By coming to the temple in human form, “completely like” us, as today’s second reading from the Letter to the Hebrews stated, God acts both as someone who will perform a sacrifice, i.e. as a priest, and as the concrete sacrificial matter in which other humans can partake by faith. A true sacrifice, unlike all others that have been mere symbols, truly accomplishing its aim: reconciliation and a share in God’s eternal life, starting here and now.
Thus, we see the inner unity of today’s feast and the Holy Eucharist where the true, one and final sacrifice brought about by Jesus Christ becomes present, not as symbol but real under the veil of bread and wine, to nourish us so that we increasingly will be drawn into the Son’s communion with the Father in the Holy Spirit and able to sacrifice what we have and are for the sake of his kingdom.
“Eucharist” is Greek for thanksgiving. And this is precisely what Anna in the temple expresses in today’s gospel, as she begins to “praise God” in gratitude for having seen the child. But Anna does something more that is linked to “Eucharist”, thanksgiving. She then speaks “of the child to all”. And so we learn that there is a continuation of the reception of the Lord as he constantly gives himself to us in the Eucharist, in our flesh, in our matter, through the temple of our time, his Church: Mission, evangelisation, to speak of him to all, through our words and deeds. That is what he wants us to do!
And for this, we are prepared by Simeon’s prophecy that the Christ child “is destined for the fall and for the rising of many … to be a sign that is rejected”. To ancient Jewish and pagan conceptions, it was something unthinkable that God would become man to die. But also today in a secularist environment like contemporary Sweden it is provocative to profess the faith in Jesus Christ as the one he claimed to be; the one the historical sources, i.e. the New Testament, testify about and the Church proclaims – i.e. God as man; something completely different and much more than a peace prophet or a teacher. If you don’t believe me, try next time to mention Jesus Christ at a dinner in a normal Swedish context and see the different reactions if you e.g. mention Buddha!

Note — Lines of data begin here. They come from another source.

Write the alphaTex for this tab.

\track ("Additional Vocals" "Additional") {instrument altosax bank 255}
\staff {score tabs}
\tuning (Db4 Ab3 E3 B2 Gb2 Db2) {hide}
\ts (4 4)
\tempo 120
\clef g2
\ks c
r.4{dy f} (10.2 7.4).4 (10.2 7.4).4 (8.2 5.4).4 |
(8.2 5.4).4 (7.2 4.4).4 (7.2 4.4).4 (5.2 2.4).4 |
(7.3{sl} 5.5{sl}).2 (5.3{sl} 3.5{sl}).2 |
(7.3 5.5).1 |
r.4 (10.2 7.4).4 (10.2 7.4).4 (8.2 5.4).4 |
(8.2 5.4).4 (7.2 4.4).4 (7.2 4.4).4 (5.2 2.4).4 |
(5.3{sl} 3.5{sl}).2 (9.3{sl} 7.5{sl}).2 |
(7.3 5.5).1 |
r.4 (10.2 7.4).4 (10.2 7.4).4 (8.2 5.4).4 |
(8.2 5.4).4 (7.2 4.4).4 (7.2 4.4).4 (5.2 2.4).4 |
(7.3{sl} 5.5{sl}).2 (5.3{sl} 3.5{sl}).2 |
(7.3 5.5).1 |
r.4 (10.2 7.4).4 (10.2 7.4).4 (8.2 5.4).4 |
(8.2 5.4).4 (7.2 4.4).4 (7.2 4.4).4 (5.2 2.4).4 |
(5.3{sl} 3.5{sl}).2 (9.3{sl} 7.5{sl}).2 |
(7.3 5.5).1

Being the true divine light, the source and objective of all existence, entering the world, calling us to reflect him, Jesus does not come with cosiness or feelgood. But with the truth about God and us all, also when our immediate impulses would like it to be differently. And so, the resistance to Jesus Christ as he truly is, i.e. someone else than a Gandhi of the Middle East, is revealed as the resistance to the change and transformation of each one of us that he wants to bring about. A change and transformation into more of holiness, a life more profoundly with and for God. A change, for which he, as help, gives of himself to us, i.e. gives his grace, in the seven sacraments of the Church.
Today’s feast finally puts the question to you and me: How do I cooperate with His Light for my own transformation? What areas of my life do I still try to hide from the Light to permeate? Where do I need to let him conquer my resistance? And where and how can I increasingly better reflect the Light of Christ to the world, particularly when it requires sacrifices or makes me unpopular? I.e. when it calls me to follow him, Christ, the Lord of the universe, who as a child entered his creation, his temple, and who later, as the king of glory, was crowned on a cross?